Task goal.
The string "έγχαρτη" appears in some lines of the entries that follow; copy each such line.

Dataset extract.
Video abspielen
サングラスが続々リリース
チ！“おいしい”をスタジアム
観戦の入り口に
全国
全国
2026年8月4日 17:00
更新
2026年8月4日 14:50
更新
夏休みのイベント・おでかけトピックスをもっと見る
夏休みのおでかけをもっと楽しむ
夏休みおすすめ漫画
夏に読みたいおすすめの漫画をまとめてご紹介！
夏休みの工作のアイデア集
==
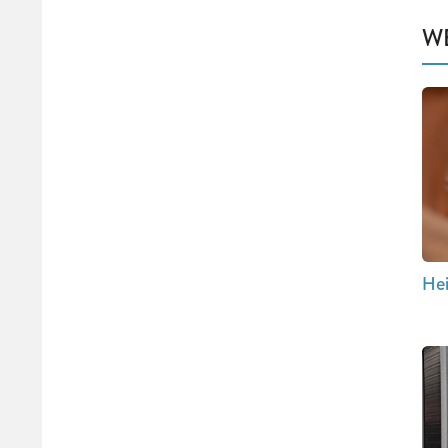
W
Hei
* * *
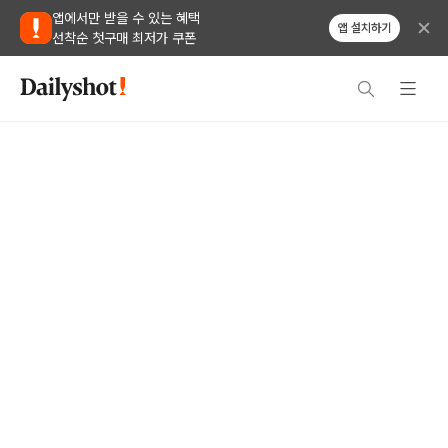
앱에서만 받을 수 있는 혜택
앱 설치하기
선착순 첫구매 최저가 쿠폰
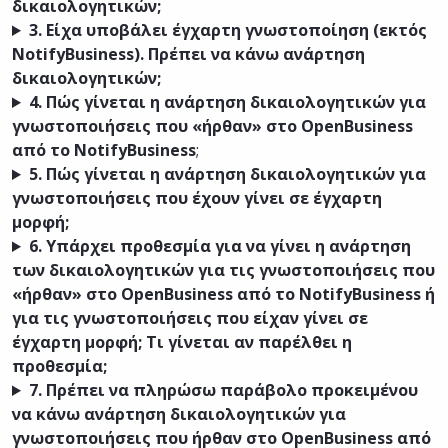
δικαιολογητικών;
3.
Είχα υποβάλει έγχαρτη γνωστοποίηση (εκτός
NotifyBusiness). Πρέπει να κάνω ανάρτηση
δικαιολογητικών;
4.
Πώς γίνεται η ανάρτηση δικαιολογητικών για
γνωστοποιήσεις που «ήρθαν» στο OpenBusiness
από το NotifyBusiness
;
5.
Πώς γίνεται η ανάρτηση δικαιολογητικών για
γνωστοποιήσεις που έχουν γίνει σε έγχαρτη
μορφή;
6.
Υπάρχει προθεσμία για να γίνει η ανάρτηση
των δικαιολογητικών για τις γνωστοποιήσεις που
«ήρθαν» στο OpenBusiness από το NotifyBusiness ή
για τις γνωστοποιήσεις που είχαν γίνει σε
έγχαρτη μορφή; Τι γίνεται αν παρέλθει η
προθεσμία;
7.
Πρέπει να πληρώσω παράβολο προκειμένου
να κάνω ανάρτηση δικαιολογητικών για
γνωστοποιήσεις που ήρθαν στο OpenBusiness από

Your response.
Είχα υποβάλει έγχαρτη γνωστοποίηση (εκτός
γνωστοποιήσεις που έχουν γίνει σε έγχαρτη
έγχαρτη μορφή; Τι γίνεται αν παρέλθει η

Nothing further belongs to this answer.